Haunted by guilt and reeling from his shattered marriage, New York photographer Ethan flees south to a Central American country on the brink of revolution.
One of the most impressive debuts I've read. A hybrid narrative that's part thriller, part surreal noir, and part tropical gothic, it reads like a collaboration between William Faulkner, Louis-Ferdinand Céline, and Hunter S. Thompson, as directed by David Lynch ... The beauty of Horse Latitudes comes from its combination of elements. It's firmly rooted in literary fiction, but branches out into pulpy adventure and thrillers — and it hides a scathing political critique under the surface ... There is something special in this book that I wasn't expecting, and that doesn't jump out at you immediately: surrealism ... The writing is superb. Collins has a knack for witty dialogue and vivid descriptions of shantytowns, coastal towns, guerilla violence, and roadside poverty. Unfortunately, the beautiful prose that makes most of the novel so enjoyable gets in the way towards the end ... gripping and wildly entertaining ... Morris Collins is an author to watch.
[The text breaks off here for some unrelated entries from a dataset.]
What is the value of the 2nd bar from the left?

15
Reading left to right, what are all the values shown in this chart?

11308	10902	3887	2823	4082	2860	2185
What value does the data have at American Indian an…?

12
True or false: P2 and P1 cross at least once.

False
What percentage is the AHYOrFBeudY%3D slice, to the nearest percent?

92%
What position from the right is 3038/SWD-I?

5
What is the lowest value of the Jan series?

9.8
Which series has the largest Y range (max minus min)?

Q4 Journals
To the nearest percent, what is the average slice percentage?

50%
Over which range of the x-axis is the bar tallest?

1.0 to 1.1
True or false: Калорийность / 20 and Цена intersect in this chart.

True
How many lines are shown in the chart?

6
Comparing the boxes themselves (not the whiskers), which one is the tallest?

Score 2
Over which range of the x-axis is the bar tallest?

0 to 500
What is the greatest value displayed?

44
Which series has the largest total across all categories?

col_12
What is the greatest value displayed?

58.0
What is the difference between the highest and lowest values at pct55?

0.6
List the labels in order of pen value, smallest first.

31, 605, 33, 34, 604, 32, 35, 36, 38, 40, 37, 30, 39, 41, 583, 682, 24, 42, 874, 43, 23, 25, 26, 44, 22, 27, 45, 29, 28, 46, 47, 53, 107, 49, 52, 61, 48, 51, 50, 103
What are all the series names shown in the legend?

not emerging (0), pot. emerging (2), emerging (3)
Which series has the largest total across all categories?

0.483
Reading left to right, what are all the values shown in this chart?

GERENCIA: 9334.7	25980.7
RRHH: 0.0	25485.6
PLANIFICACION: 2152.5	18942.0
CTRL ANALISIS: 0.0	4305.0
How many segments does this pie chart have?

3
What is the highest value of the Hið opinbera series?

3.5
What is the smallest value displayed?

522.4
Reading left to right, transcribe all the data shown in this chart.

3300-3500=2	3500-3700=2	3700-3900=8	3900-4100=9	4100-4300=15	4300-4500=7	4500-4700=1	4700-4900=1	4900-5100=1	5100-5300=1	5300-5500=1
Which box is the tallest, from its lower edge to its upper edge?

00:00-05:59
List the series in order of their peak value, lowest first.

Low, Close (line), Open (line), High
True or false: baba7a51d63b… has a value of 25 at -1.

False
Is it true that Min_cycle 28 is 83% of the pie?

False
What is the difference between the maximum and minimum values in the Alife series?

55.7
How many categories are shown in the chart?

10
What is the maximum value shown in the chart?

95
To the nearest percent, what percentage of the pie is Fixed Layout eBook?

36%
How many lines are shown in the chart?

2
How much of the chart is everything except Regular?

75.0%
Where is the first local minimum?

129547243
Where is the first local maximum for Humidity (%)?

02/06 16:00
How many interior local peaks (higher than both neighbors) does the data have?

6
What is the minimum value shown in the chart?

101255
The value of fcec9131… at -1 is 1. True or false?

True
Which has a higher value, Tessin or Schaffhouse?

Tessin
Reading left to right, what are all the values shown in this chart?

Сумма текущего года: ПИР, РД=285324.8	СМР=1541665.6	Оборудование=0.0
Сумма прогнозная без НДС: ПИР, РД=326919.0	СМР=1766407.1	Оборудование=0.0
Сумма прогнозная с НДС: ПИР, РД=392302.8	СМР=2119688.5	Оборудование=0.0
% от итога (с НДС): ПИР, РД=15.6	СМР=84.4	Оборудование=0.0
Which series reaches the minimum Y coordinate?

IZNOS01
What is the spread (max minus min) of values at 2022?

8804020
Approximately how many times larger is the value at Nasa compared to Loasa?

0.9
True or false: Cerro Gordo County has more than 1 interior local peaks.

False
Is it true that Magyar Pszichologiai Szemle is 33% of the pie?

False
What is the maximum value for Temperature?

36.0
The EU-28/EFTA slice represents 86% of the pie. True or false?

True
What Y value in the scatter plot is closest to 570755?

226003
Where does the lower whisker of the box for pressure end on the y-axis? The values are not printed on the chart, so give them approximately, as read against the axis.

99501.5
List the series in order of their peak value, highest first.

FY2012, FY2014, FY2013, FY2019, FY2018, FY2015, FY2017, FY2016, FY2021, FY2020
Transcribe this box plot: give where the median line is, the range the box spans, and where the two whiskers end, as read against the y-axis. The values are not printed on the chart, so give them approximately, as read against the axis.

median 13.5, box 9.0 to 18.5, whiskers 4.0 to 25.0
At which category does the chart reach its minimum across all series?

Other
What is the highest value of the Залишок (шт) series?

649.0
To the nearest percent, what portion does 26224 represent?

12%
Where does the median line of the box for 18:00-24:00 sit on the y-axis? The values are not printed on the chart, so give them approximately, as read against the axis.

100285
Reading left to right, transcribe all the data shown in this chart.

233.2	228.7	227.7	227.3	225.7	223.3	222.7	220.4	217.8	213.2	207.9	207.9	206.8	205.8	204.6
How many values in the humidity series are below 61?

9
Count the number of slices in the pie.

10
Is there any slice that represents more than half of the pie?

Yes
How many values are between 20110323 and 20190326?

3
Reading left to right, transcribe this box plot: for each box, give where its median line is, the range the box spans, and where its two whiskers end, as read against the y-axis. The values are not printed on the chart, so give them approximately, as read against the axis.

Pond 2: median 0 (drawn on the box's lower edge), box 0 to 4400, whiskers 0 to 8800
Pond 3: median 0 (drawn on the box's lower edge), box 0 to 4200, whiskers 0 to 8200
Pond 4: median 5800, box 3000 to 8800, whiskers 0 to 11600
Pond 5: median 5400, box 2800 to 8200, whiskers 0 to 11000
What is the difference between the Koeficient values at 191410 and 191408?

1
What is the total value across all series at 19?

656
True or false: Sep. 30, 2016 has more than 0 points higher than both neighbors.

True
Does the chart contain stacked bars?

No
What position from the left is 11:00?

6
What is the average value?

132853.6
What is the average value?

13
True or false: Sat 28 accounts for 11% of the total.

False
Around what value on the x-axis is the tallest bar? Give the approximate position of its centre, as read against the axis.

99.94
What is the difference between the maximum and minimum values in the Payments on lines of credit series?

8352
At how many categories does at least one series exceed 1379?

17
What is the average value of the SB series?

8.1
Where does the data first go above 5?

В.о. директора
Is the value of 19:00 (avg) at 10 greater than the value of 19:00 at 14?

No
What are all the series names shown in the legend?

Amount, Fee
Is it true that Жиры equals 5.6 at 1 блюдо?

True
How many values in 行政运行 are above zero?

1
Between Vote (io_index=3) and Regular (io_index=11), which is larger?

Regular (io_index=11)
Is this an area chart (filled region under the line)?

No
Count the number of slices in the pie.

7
Vivid in the visual detail a photographer would gather, Collins’ politically complex and psychologically intense tale demands the reader’s complete submersion in a decaying world in which the lines between good and evil sway and vanish ... Though the plot twists like that of a thriller and authentic characters keep the story moving, Collins’ underlying theme of why choices are made and what the consequences are makes for a philosophically compelling read.
Violent, heartbreaking, and starkly real ... a historically attuned novel for a world that has lost its way ... Details here are realistic, and their warnings are somber ... a novel with the edge of the thriller and the bleak rawness of a documentary—feral, needful, and unapologetic about the dark underbellies it reveals.